Acts 1:9 reports that forty days after the resurrection, Jesus ascended into heaven. “… As they were looking on, he was lifted up, and a cloud took him out of their sight … and they were gazing into heaven as he went …”

Can you picture those disciples staring into that blank, blue sky?

The most unusual thing happened after Jesus’ resurrection. He wouldn’t stay all the time, but just appeared here and there, easily crossing back and forth between heaven and earth. Frederick Buechner said that Easter means, “we can never nail him down, not even if the nails we use are real and the thing we nail him to is a cross.”

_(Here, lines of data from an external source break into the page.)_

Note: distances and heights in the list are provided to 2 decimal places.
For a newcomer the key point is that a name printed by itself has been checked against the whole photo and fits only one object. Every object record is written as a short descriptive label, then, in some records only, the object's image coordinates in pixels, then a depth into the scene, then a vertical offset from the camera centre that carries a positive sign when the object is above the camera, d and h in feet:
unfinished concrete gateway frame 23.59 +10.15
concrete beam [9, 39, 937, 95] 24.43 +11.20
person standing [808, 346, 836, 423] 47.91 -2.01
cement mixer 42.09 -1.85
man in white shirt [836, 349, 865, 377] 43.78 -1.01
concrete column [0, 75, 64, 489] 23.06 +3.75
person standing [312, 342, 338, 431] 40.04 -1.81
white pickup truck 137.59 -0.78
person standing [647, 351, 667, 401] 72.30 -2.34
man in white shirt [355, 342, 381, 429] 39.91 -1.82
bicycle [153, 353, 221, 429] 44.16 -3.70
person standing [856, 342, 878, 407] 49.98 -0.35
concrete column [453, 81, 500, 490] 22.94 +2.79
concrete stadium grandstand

With the Ascension (celebrated this year on May 25), Jesus seemed gone for good. The word for “cloud” means “a great luminosity.” In a brilliant light, he left. And the disciples must have wondered, “Is he really gone?”

Here’s what’s odd: a cloud always symbolized God’s presence in the Bible. As God led the people toward the Promised Land, he led them with a cloud by day and a fire by night. When the Ark of the Covenant was brought into the temple, the priests couldn’t bear to minister in the cloud-filled room. The glory of the creator of the galaxies was present.

And now?

The manner of Jesus’ ascension means that heaven and earth are very, very close.

Once Jesus was asked, “When will the Kingdom of God come?” He replied, “The Kingdom of God can’t be detected by visible signs. You won’t be able to say, ‘Here it is!’ or ‘It’s over there!’ For the Kingdom of God is already among you.” (Luke 17:20-21)

Often we find ourselves waiting for something to happen. If God would just break in, or show us a sign, or do something miraculous, then we will see the kingdom come.

What if the kingdom of heaven is here, among us, within us? What if it was not for one day far off, but for now? What if it’s within grasp, that by our actions and love we can see the kingdom come?

We don’t have to wait, gazing at the sky. Heaven is here and now.